-- What to produce --
Print the records below exactly; all of them are needed.

-- Material for this task --

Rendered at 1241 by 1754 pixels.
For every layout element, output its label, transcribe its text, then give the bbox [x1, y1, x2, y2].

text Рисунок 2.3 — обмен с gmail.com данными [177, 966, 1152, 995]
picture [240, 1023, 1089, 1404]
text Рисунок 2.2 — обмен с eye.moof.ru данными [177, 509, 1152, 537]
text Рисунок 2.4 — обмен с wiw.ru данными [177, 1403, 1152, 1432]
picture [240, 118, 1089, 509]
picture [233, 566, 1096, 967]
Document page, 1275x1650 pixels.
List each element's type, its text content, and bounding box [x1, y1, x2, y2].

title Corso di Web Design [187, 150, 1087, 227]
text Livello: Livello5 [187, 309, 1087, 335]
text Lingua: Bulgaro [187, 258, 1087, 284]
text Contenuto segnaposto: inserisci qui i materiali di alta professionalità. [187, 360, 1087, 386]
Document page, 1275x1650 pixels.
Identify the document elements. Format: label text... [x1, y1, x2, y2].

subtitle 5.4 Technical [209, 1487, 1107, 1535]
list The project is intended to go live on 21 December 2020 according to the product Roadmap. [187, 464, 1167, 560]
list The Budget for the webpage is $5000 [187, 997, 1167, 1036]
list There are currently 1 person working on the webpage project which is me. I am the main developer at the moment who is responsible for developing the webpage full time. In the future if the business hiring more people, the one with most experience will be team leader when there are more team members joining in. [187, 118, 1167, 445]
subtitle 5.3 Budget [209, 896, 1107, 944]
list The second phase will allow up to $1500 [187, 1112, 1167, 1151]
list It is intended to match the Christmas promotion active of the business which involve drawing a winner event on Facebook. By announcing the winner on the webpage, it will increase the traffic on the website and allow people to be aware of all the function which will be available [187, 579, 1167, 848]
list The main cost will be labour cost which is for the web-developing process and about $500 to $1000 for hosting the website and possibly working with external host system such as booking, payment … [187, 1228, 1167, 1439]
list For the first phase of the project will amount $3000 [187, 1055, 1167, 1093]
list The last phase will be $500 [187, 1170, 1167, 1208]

-- Reply --
Rendered at 1241 by 1754 pixels.
For every layout element, output its label, transcribe its text, then give the bbox [x1, y1, x2, y2].

text Рисунок 2.3 — обмен с gmail.com данными [177, 966, 1152, 995]
picture [240, 1023, 1089, 1404]
text Рисунок 2.2 — обмен с eye.moof.ru данными [177, 509, 1152, 537]
text Рисунок 2.4 — обмен с wiw.ru данными [177, 1403, 1152, 1432]
picture [240, 118, 1089, 509]
picture [233, 566, 1096, 967]
Document page, 1275x1650 pixels.
List each element's type, its text content, and bounding box [x1, y1, x2, y2].

title Corso di Web Design [187, 150, 1087, 227]
text Livello: Livello5 [187, 309, 1087, 335]
text Lingua: Bulgaro [187, 258, 1087, 284]
text Contenuto segnaposto: inserisci qui i materiali di alta professionalità. [187, 360, 1087, 386]
Document page, 1275x1650 pixels.
Identify the document elements. Format: label text... [x1, y1, x2, y2].

subtitle 5.4 Technical [209, 1487, 1107, 1535]
list The project is intended to go live on 21 December 2020 according to the product Roadmap. [187, 464, 1167, 560]
list The Budget for the webpage is $5000 [187, 997, 1167, 1036]
list There are currently 1 person working on the webpage project which is me. I am the main developer at the moment who is responsible for developing the webpage full time. In the future if the business hiring more people, the one with most experience will be team leader when there are more team members joining in. [187, 118, 1167, 445]
subtitle 5.3 Budget [209, 896, 1107, 944]
list The second phase will allow up to $1500 [187, 1112, 1167, 1151]
list It is intended to match the Christmas promotion active of the business which involve drawing a winner event on Facebook. By announcing the winner on the webpage, it will increase the traffic on the website and allow people to be aware of all the function which will be available [187, 579, 1167, 848]
list The main cost will be labour cost which is for the web-developing process and about $500 to $1000 for hosting the website and possibly working with external host system such as booking, payment … [187, 1228, 1167, 1439]
list For the first phase of the project will amount $3000 [187, 1055, 1167, 1093]
list The last phase will be $500 [187, 1170, 1167, 1208]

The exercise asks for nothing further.